In due course he came to know the works of Jane Austen, of necessity, that author being Sally's specialty, and he had to remind himself that what had happened to him that afternoon after the football game was not insane or unique: it happened several times in Miss Austen's six novels, genuine struck-dead, love-at-first-sight situations. Sally was slightly withdrawn, indomitably independent in spirit, dazzling to look at if you began by discarding as irrelevant most of the competition in icons of the day—she didn't look like Rita Hayworth or Marilyn Monroe. In fact, she didn't look like anybody else, and every now and then he wondered whether he alone found her so beautiful, and then one day he asked the question, rather shyly, of his closest friend, Anthony Trust, who had answered: “Is Sally beautiful? Is Mona Lisa beautiful? Is Venice beautiful? Is that Grecian Urn beautiful that Keats wrote about? What's the matter—Ah! You are thinking maybe of Doucette? She was very beautiful too. I wonder what she looked like with clothes on.”
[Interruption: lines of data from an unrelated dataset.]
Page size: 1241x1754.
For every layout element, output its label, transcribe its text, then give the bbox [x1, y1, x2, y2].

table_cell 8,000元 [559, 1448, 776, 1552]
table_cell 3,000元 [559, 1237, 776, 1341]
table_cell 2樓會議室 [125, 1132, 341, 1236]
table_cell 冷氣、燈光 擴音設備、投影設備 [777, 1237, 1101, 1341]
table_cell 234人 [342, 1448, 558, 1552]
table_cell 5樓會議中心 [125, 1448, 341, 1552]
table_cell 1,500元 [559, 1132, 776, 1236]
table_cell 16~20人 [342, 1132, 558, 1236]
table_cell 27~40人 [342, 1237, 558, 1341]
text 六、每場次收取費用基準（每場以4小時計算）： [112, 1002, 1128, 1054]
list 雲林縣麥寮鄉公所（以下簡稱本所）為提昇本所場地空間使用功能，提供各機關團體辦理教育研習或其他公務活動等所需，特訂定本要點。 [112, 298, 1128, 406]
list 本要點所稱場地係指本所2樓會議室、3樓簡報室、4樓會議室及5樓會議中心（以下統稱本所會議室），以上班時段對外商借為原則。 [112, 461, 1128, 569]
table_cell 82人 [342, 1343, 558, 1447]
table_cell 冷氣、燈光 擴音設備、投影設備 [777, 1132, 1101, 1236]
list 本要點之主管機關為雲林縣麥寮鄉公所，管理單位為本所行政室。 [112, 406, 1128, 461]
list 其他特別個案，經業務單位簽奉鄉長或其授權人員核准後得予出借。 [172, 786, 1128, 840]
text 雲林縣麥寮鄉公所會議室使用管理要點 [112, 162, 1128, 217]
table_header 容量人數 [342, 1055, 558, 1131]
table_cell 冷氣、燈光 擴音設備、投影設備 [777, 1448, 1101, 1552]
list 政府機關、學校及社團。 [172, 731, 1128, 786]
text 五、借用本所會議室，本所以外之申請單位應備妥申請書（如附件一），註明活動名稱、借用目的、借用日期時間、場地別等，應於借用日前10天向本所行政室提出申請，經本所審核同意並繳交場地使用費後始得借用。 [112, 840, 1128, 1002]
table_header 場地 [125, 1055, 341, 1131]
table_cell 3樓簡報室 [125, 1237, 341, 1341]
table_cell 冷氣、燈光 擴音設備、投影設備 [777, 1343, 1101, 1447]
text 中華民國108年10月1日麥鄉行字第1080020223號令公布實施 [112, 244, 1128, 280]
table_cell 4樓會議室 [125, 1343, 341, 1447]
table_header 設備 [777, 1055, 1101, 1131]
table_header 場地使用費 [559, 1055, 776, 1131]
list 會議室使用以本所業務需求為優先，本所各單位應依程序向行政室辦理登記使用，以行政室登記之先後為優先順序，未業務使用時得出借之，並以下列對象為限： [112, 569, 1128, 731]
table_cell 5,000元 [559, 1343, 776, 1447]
Blackford had smiled at this reference to a joint “date” Anthony had engineered in Paris with two quite unusual ladies of the night. Blackford had had numerous engagements in the sportive mode during the fifteen years since he had met Sally. In an unconcentrated sort of way he vaguely disapproved of his own casual sexual behavior, but excused himself on the grounds that Sally had put off a wedding date, pending the completion of her dissertation; and then it was he who had (twice) put off fixing a date because he had been preoccupied with two successive time-consuming appointments for the Agency, the result of all of which had been frequent separations over extended periods of time. And then there was the summer when they were both in Washington and it was the season of her maximum irritability, the locus of which was Blackford's continuing service in the Agency, which, more or less flippantly, she held responsible for the prolongation of the Cold War. He remembered one expression of it.

“Darling,” she had said, “do you agree with the sociological generality that people tend to be very anxious about holding on to their jobs?”

“Of course I do—is this the right turn?” They were headed for a little inn they visited from time to time in Virginia, where they were always welcomed as Mr. and Mrs. Rhodes, “the handsomest young couple in the state,” the old lady behind the desk would beam.

“No. Next one. Well, wouldn't it then be fair to say that people who work in the … Agency” (she always went along, if a little playfully, with the protocol never to refer to the CIA as the CIA. She flatly declined to refer to it as the “firm,” never mind that it had become quite universal, but went along with “the Agency”) “would be out of a job if the Cold War ended?”

“Yes, sure. And doctors would be out of a job if illness ended.”

“You know,” she said in quick exasperation, “you are
always
doing that kind of thing when we talk about these subjects, just sheer outrageous point evasion. When you study engineering, I forget, do you have to take a course in logic? Obviously if you did, you failed it. So let me just say, Blackford—yes, that's the right one. Turn and go about two miles, it's on the left—that illness is a part of the human condition; the Cold War isn't.”